Kronologi Penganiayaan yang Memicu Kemarahan
Menurut keterangan korban, pelaku OAP sedang memasak di dapur ketika kompornya dimatikan oleh FH. Hal ini menyebabkan pelaku marah dan melakukan kekerasan fisik terhadap korban. Kasa PPA/PPO Polres Bogor AKP Silfi Adi Putri menjelaskan, "Kalau berdasarkan keterangan korban, waktu itu karena perihal masalah masak ya. Jadi pelaku ini sedang memasak di dapur, lalu tidak sengaja kompornya dimatikan oleh korban dan mengakibatkan pelaku marah sehingga melakukan kekerasan terhadap korban."
Penganiayaan tersebut terjadi pada tanggal 22 Januari 2026 dan dilaporkan ke Polres Bogor sehari setelahnya, yaitu pada 23 Januari 2026. Korban FH didampingi oleh penasihat hukumnya saat melakukan pelaporan.

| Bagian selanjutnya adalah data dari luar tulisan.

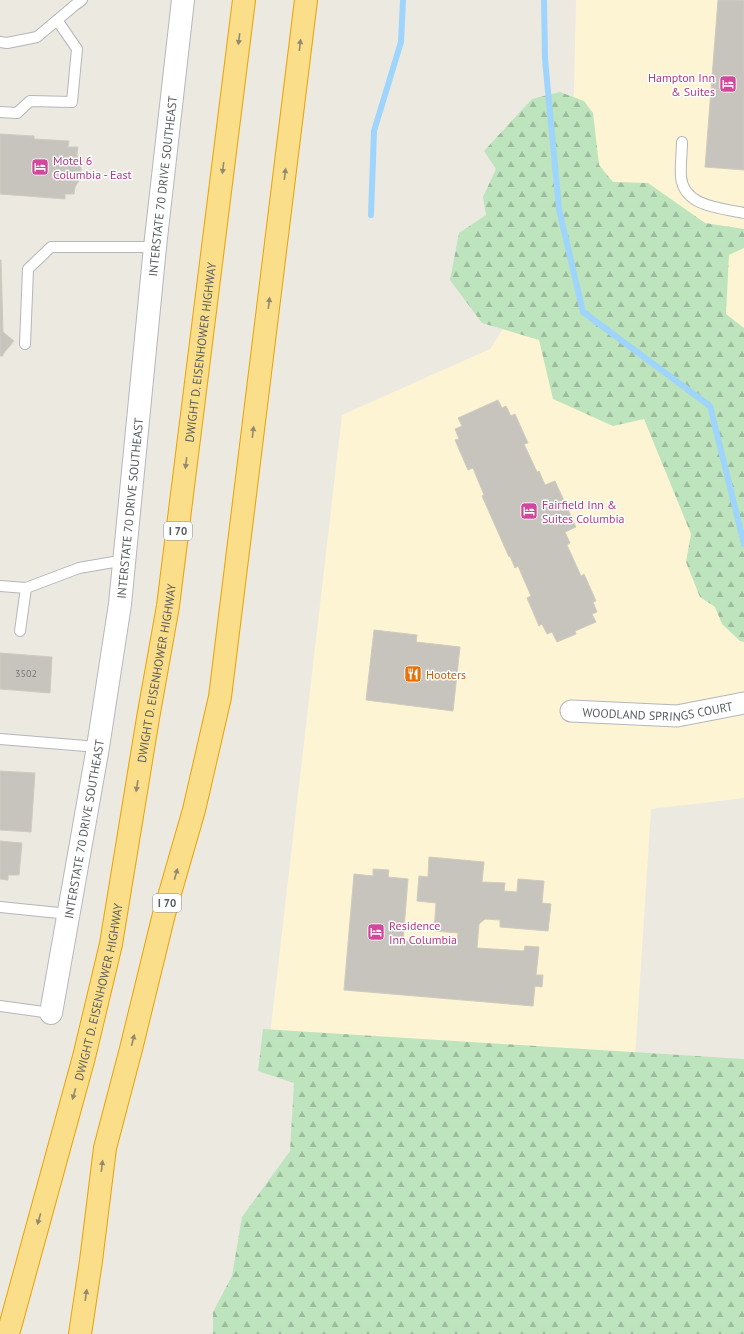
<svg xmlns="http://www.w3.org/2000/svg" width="744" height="1334" font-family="'PT Sans',sans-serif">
<defs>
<pattern id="forest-firs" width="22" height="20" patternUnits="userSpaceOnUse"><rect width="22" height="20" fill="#bde4bd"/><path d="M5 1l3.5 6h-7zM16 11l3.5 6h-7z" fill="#9dbc9d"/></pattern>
</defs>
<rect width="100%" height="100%" fill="#ece9e0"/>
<path fill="#fdf4d4" d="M576,0H744V798L651,809L633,1090L266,1070L342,415L490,349L571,222Z"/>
<path fill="url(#forest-firs)" d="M560,92L584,101L593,113L599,165L613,182L648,183L705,223L744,229V248L729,255L726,314L744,328V642L740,641L722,624L715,607L700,597L686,562L691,534L644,419L613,426L553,399L539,340L482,323L450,280L459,233L486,215L483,197L496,169L484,151L532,99Z
M263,1029L744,1059V1334H213V1312L232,1276L242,1217L290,1151L294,1083L258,1071Z"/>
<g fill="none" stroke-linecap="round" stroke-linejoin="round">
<path stroke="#9fd4fd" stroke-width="6" d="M544,0L545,59L559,209L583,312L710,406L744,544
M371,215L374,131L401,42L403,0"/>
</g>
<path fill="#c7c4be" stroke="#d0cbbf" d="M718,0H744V170L705,167Z
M0,134L34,136V139L69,141L68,147H78L77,155L81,162V171L80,179L75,187L74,194H65V199L0,194Z
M0,260H1L3,332L14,341L3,354V356H0Z
M498,400L502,408L506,406L511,416L515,414L528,443L524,444L537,472L539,471L545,485L555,481L576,527L565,532L570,543L567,545L581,576L584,574L596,601L593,602L597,612L592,614L596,622L575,631L576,634L557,642L552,632L547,634L542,624L539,626L527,598L531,596L518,566L515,568L510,556L509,557L482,496L484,495L473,468L468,470L455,440L459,439L455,429L462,426L458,418Z
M374,630L417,635L416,642L460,647L453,711L366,700Z
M0,653L52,657L50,693L0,689Z
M0,771L35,773L31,832L0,830Z
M0,841L22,843L19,875H8V880L0,879Z
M429,857L484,862L482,882L505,883L504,891L517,892L518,879L544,881L542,903L551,904L548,931L500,927V920L485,919L479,924L477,948L524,951L525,946L539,947L536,975H543L542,987L535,986L533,1006L344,990L354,874L373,876V869L389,870L388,877L408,879L403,941L457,945L458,933L434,931L436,903L417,901L419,876L428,877Z"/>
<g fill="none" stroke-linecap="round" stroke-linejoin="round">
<defs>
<path id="lane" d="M0,42L7,43L37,37L75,5L82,0
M0,112L17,113L30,101L72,102L77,49L57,20
M682,142C682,153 680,166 681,177C684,207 721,208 744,213
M25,344L28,269L51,247H155
M0,586L26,588L79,568L125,560
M20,631L26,588
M0,739L98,747
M0,907L69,914
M0,1006L51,1013"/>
<g id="street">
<path id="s1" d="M571,711L677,716L744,703"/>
</g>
<g id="secondary">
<path id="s2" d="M51,1013L98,747L120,604L155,247L183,0"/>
</g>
<g id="highway">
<path id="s3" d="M8,1334L84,1057L111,944L148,718L168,606L244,0"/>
<path d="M80,1334L91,1261L105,1148L131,1049L164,914L194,810L220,697L306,0"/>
</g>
</defs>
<use href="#lane" stroke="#b3b6bb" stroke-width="12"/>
<use href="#street" stroke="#b3b6bb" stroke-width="23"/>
<use href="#secondary" stroke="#b4b7bd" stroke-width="24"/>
<use href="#highway" stroke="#e8a204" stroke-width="24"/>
<use href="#lane" stroke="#fff" stroke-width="10"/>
<use href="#street" stroke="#fff" stroke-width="21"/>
<use href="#secondary" stroke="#fff" stroke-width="22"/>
<use href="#highway" stroke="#fbde89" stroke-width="22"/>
</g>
<defs><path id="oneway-solid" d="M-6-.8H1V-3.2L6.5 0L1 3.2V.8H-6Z"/></defs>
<g fill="#928a6f">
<use href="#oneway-solid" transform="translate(239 39) rotate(97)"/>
<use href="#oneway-solid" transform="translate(300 45) rotate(-83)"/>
<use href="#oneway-solid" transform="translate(223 168) rotate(97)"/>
<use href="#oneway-solid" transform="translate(285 174) rotate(-83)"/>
<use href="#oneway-solid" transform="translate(269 303) rotate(-83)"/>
<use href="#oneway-solid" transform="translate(253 432) rotate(-83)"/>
<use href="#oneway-solid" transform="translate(186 463) rotate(97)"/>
<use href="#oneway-solid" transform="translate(137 786) rotate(99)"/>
<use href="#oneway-solid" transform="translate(176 874) rotate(-74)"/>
<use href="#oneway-solid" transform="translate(133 1040) rotate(-76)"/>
<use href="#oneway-solid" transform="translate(74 1094) rotate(106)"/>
<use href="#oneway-solid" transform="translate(102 1166) rotate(-83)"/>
<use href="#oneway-solid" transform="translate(39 1219) rotate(106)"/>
<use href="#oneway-solid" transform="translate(86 1295) rotate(-82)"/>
</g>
<defs>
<symbol id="hotel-square" viewBox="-11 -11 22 22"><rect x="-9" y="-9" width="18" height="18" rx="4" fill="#d1479c" stroke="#fff"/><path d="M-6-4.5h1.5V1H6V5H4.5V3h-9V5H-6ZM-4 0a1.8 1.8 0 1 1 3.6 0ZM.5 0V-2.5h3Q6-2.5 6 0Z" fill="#fff"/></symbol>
<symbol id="restaurant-square" viewBox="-11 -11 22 22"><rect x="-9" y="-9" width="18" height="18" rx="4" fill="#e8710a" stroke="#fff"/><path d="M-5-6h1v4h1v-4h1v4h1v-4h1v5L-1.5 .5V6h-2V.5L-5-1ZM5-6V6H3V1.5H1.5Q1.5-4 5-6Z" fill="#fff"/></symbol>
</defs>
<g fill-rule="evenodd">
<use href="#hotel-square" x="718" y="74" width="20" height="20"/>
<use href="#hotel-square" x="30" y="157" width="20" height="20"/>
<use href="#hotel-square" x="519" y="501" width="20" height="20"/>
<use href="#restaurant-square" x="403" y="664" width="20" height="20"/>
<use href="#hotel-square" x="366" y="922" width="20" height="20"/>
</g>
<g text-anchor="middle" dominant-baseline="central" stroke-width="3" stroke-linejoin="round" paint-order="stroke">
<g font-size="10" fill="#747778">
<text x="26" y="673">3502</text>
</g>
<g fill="#fff" stroke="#8b8e90" stroke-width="1">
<rect x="164" y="522" width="28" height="18" rx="3"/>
<rect x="153" y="894" width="28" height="18" rx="3"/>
</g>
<g font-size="11" font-weight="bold" fill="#595d61">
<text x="178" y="531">I 70</text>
<text x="167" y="903">I 70</text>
</g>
<g font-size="12" fill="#b23c85" stroke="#fff" text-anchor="start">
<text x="715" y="77" text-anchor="end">Hampton Inn<tspan x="715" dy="14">&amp; Suites</tspan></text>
<text x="53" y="160">Motel 6<tspan x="53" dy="14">Columbia - East</tspan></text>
<text x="542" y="504">Fairfield Inn &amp;<tspan x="542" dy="14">Suites Columbia</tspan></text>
<text x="389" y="925">Residence<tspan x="389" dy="14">Inn Columbia</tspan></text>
</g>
<g font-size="12" fill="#595d61" stroke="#fff">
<text stroke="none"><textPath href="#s2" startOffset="835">INTERSTATE 70 DRIVE SOUTHEAST</textPath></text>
<text stroke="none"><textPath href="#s3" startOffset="1002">DWIGHT D. EISENHOWER HIGHWAY</textPath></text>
<text stroke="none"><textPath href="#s2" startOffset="511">INTERSTATE 70 DRIVE SOUTHEAST</textPath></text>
<text stroke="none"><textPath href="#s3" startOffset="678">DWIGHT D. EISENHOWER HIGHWAY</textPath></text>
<text stroke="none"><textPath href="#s1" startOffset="87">WOODLAND SPRINGS COURT</textPath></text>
<text stroke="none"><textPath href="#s2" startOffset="187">INTERSTATE 70 DRIVE SOUTHEAST</textPath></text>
<text stroke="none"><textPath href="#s3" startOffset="354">DWIGHT D. EISENHOWER HIGHWAY</textPath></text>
</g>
<g font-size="12" fill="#c56008" stroke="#fff" text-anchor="start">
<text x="426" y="674">Hooters</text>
</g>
</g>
</svg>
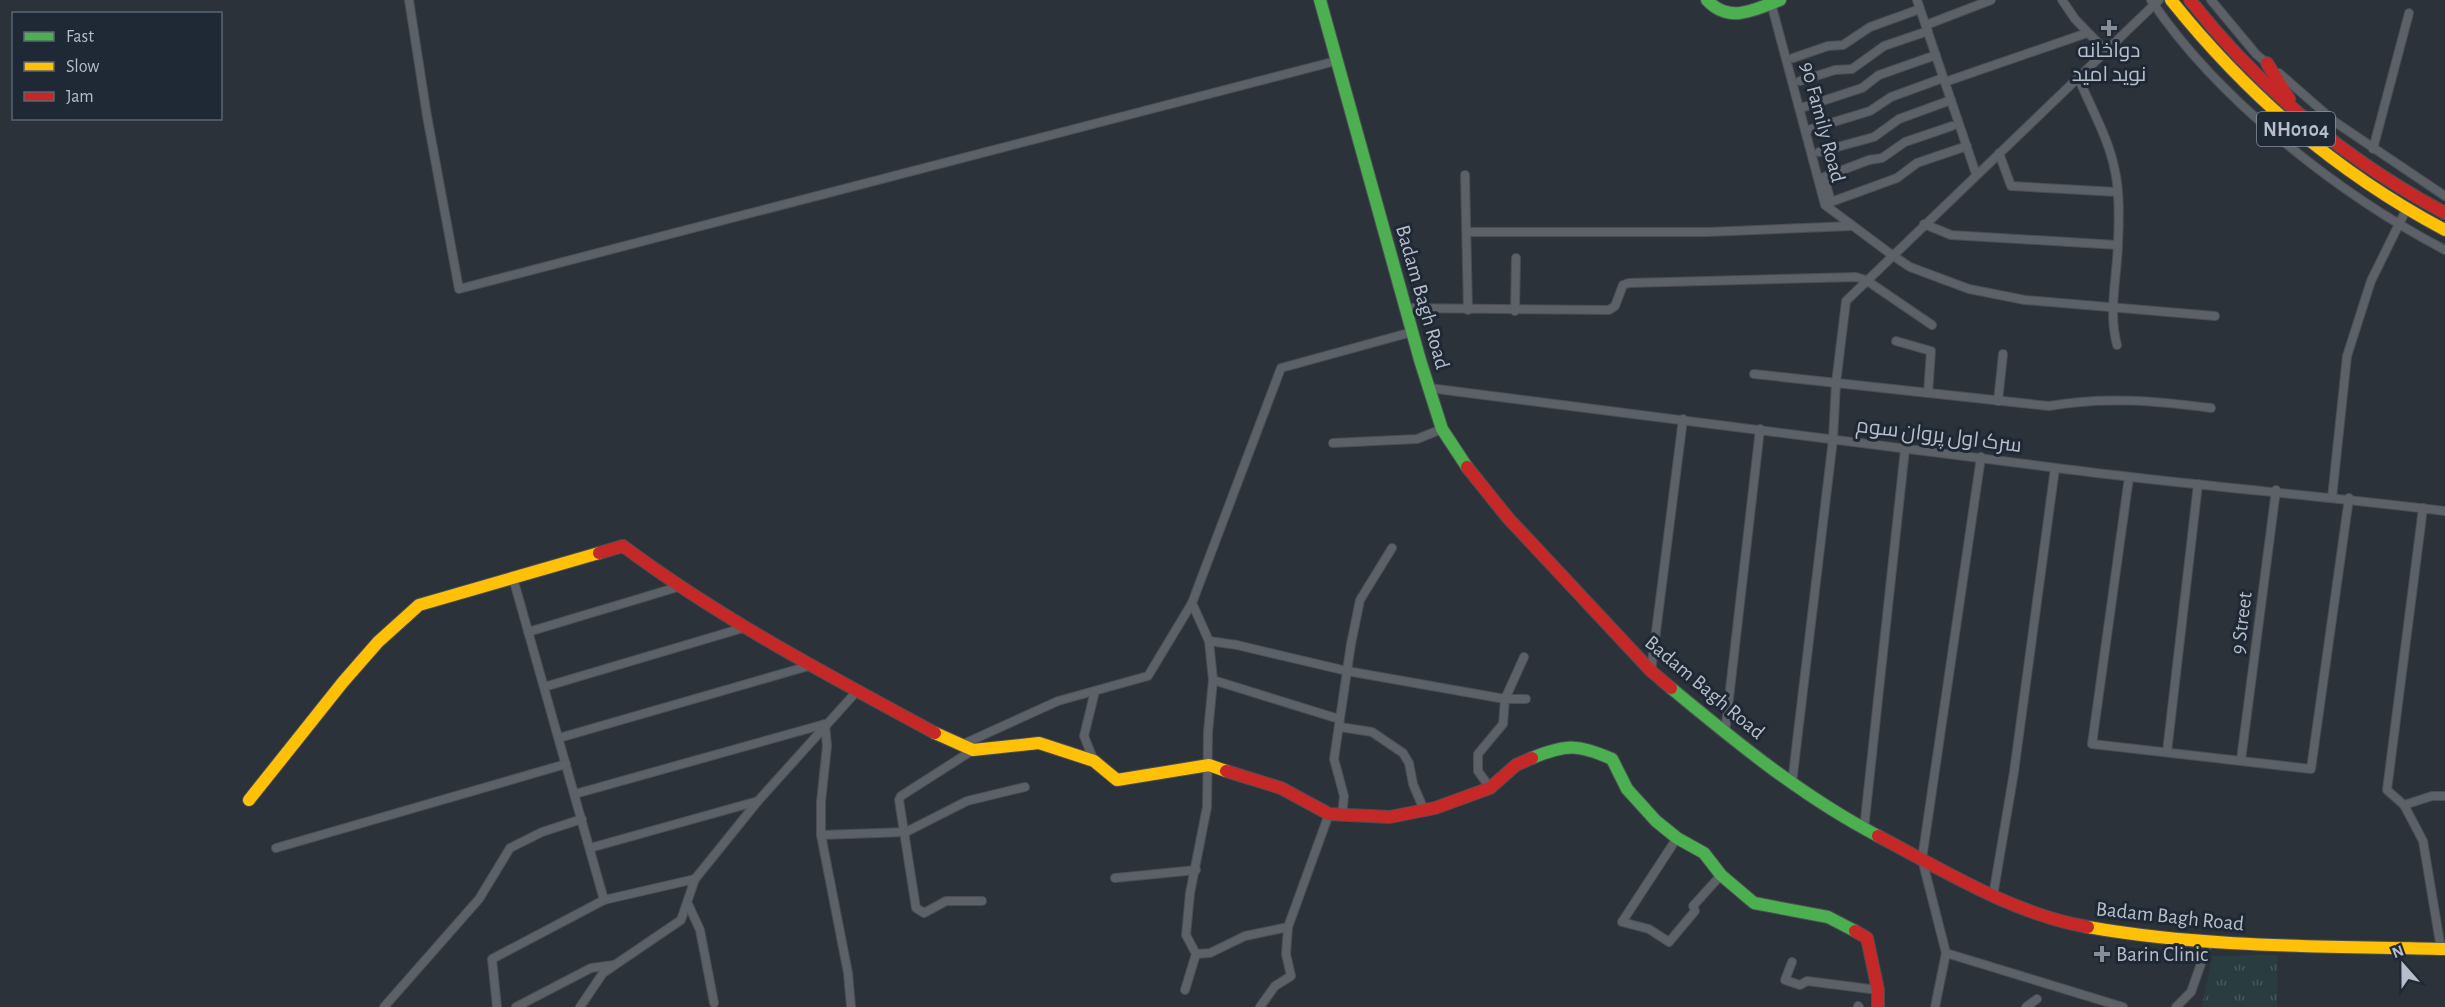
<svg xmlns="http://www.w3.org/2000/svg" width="2445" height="1007" font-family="'Alegreya Sans',Cairo,sans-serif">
<defs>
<pattern id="grass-tufts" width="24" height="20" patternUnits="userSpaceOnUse" patternTransform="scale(1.5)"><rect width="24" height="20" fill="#293c3f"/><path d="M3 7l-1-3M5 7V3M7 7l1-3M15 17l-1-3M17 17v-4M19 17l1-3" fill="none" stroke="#465659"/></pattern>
</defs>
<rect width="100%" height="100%" fill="#2c3239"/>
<path fill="url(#grass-tufts)" d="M2278,955L2277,1007H2202L2212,956Z"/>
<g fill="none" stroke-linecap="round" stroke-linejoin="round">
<defs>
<g id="street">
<path d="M409,0L427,116L459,289L1336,61"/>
<path d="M1917,0L1976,174"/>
<path d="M2062,0L2075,19L2105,50"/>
<path d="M2151,0C2218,100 2339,194 2445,250"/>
<path d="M2211,0L2256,54L2269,65"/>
<path d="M1771,3L1825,205L1892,255L1910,267L1969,289L2025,300L2215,316"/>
<path d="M1926,25L1991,0"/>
<path d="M1793,58L1828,46L1843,45L1870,27L1920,9"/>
<path d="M2279,73L2335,122L2445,196"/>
<path d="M2078,77C2091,108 2109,139 2115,171C2120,193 2119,221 2118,244C2117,277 2108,312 2117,345"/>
<path d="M1800,81L1835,70L1852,69L1884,46L1928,31"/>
<path d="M1945,82L2087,33"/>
<path d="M1804,107L1862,88L1879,75L1936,55"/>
<path d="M1952,126L1905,142L1882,158L1869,160L1824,177L1831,202L1897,178L1917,163L1967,146"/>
<path d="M1811,129L1870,111L1891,97L1943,78"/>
<path d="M2373,149L2409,13"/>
<path d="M1819,152L1874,137L1899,119L1951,100"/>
<path d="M1999,153L2011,186L2117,192"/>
<path d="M1465,175L1468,310"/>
<path d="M1924,224L1951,235L2118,245"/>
<path d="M1467,232H1708L1852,226"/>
<path d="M1405,308L1609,310L1615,306L1623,285L1629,283L1856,277L1866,280L1932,325"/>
<path d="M1515,311L1516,258"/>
<path d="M1896,341L1931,351L1928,393"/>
<path d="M1754,374L2049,406C2104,396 2156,401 2211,408"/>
<path d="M1429,388C1638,413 1847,441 2057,468C2186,485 2316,495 2445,511"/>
<path d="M1998,401L2003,354"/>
<path d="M1333,443L1417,439L1442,429"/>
<path d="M2129,477L2092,744L2311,769L2349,498"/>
<path d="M2332,498L2347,356L2371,281L2406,210"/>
<path d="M2423,508L2387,790L2404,805L2423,841L2441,949"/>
<path d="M513,578L604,900"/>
<path d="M528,632L678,587"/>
<path d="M1209,641L1237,645L1347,671L1505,699H1526"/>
<path d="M1651,671L1683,419"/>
<path d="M1213,680L1339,719"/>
<path d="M544,687L743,628"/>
<path d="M825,724L827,746L821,802V835L848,973L851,1007"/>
<path d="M1340,727L1372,732L1403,753L1409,763L1413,784L1424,810"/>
<path d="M1725,733L1760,429"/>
<path d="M559,738L812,665"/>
<path d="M959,746L1058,701L1148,676L1192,603L1281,368L1412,332"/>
<path d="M973,750L901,796L899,800L916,908L924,913L946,901H982"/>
<path d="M2167,752L2198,484"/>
<path d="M2241,760L2276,490"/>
<path d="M1094,761L1084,736L1095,691"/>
<path d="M1792,783L1833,439L1836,383L1846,301L2159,0"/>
<path d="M1490,788L1478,771V754L1503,724L1505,699L1524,657"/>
<path d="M575,794L825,724"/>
<path d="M2404,805L2432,796H2445"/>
<path d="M1342,816L1344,796L1334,759L1351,644L1360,600L1392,548"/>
<path d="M1864,829L1905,449"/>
<path d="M821,835L906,832L967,801L1025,787"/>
<path d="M1677,838L1622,922L1649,929L1669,942L1695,911L1693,906L1721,875"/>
<path d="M276,848L566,764"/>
<path d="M590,848L758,801"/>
<path d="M1115,878L1196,870"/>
<path d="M1993,896L2014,772L2055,468"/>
<path d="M688,904L700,930L714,1003"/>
<path d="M1946,953L2123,1007"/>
<path d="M1196,954L1210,953L1245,936L1288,927"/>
<path d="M1792,962L1785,980L1800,985L1807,981L1878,990"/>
<path d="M1185,990L1196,954L1186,935L1190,893L1207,807L1208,732L1213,680L1209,641L1192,603"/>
<path d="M1858,1006L1859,1007"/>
<path d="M384,1007L479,899L510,848L542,832L582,819"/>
<path d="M497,1007L492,959L604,900L695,879"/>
<path d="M516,1007L591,968L614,965"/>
<path d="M580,1007L603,973L681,920L695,879L758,801L857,691"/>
<path d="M1260,1007L1275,986L1291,976L1286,954L1288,927L1329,814"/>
<path d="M1935,1007L1946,953L1922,859L1981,457"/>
<path d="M2026,1007L2037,999"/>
<path d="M2176,1007L2191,992L2209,941"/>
</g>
<g id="fast">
<path d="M1320,0L1420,360L1442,429L1467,467"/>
<path d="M1707,0C1729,24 1754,10 1780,0"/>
<path d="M1671,688C1736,742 1803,797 1878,836"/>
<path d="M1532,758C1567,744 1578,744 1612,759L1627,789L1656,821L1677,838L1704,853L1721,875L1754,903L1828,917L1855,931"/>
</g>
<g id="slow">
<path d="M2171,0C2248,96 2336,172 2445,230"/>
<path d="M935,733L973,750L1039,743L1094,761L1117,780L1209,765L1226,771"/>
<path d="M249,800L343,682L378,642L419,605L599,553"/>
<path d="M2088,927C2206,948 2326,946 2445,949"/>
</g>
<g id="jam">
<path d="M2190,0C2261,90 2344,159 2445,213"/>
<path d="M2267,63L2289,99"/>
<path d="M1467,467L1508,518L1651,671L1671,688"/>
<path d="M599,553L623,546C721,619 828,675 935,733"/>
<path d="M1226,771L1281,788L1329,814L1390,817L1435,808L1490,788L1516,765L1532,758"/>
<path d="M1878,836C1945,871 2013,914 2088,927"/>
<path d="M1855,931L1867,938L1878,990V1007"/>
</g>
</defs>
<use href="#street" stroke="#4a4e54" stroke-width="10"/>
<use href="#fast" stroke="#4a4e54" stroke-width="14"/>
<use href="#slow" stroke="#4a4e54" stroke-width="14"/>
<use href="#jam" stroke="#4a4e54" stroke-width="14"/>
<use href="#street" stroke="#5c6067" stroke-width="8"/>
<use href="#fast" stroke="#4caf50" stroke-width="12"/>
<use href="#slow" stroke="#ffc107" stroke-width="12"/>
<use href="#jam" stroke="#c62828" stroke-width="12"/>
</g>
<g fill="#868d97" stroke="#1f2835" stroke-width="2">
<path d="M2106 19h6v6h6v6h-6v6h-6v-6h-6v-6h6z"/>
<path d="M2099 945h6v6h6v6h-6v6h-6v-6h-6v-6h6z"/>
</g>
<g text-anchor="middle" stroke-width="6" stroke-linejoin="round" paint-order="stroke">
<rect fill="#1f2835" stroke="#89919d" stroke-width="1.5" x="2257" y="112" width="78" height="34" rx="4.5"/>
<g font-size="20" font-weight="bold" fill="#b7beca">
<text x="2296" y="136">NH0104</text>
</g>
<g font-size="21" fill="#b7beca" stroke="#1f2835">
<text x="2109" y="57">دواخانه<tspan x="2109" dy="24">نوید امید</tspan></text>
<text x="2116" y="961" text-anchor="start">Barin Clinic</text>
</g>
<g font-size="21" fill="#b7beca" stroke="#1f2835">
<text transform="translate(1823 122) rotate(75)" y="7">90 Family Road</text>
<text transform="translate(1423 297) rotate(74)" y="7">Badam Bagh Road</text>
<text transform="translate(1939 435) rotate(7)" y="7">سرک اول پروان سوم</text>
<text transform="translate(2241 623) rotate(-83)" y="7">9 Street</text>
<text transform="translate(1705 687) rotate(40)" y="7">Badam Bagh Road</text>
<text transform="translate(2170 916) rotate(6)" y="7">Badam Bagh Road</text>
</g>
</g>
<rect x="12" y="12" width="210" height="108" fill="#1f2835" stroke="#5c6471" stroke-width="1.5"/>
<rect x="24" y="32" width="30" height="9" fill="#4caf50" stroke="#5c6471" stroke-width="1.5"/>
<text x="66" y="42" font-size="18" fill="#b7beca">Fast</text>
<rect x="24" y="62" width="30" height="9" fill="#ffc107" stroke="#5c6471" stroke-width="1.5"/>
<text x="66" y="72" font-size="18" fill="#b7beca">Slow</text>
<rect x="24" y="92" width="30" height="9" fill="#c62828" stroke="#5c6471" stroke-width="1.5"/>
<text x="66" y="102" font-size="18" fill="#b7beca">Jam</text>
<g transform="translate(2403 965) rotate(339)" stroke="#1f2835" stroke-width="4.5" paint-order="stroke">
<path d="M0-4.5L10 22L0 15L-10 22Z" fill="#b7beca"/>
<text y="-9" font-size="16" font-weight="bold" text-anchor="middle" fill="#b7beca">N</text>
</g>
</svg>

Luka-Luka yang Diderita Korban dan Modus Kekerasan
Korban mengalami luka-luka serius akibat penganiayaan ini. Silfi menyatakan, "Pelaku ini melakukan kekerasan fisik terhadap pelapor atau korban, yang mana korban di sini adalah asisten rumah tangga di rumah pelaku dengan cara antara lain ditendang, dicubit dan juga dipukul."
Luka-luka yang telah divisum meliputi:
- Bagian kepala
- Telinga
- Tangan
- Punggung korban
Kekerasan ini tidak hanya terjadi sekali, tetapi telah berlangsung dalam kurun waktu yang cukup lama.
Penganiayaan Berulang Selama Enam Bulan Terakhir
Menurut keterangan korban, penganiayaan oleh majikan OAP sudah terjadi kurang lebih selama 6 bulan terakhir. FH telah bekerja sebagai asisten rumah tangga di rumah pelaku selama sekitar 2 tahun. Silfi menambahkan, "Kalau berdasarkan keterangan korban, jadi penganiayaan ini sudah terjadi kurang lebih 6 bulan terakhir. Sejak korban menjadi asisten rumah tangga di sana kurang lebih selama 2 tahun."
Kasus ini menjadi viral di media sosial setelah video atau informasi mengenai penganiayaan tersebut tersebar. Saat ini, proses penyidikan masih berlangsung di Polres Bogor untuk mengungkap lebih lanjut tindak kekerasan yang dialami korban.
Polres Bogor terus mendalami laporan ini dan berkomitmen untuk memberikan perlindungan terhadap korban kekerasan, terutama yang terjadi dalam lingkup rumah tangga. Kasus ini menyoroti pentingnya perlindungan hukum bagi pekerja rumah tangga dan upaya pencegahan kekerasan di lingkungan domestik.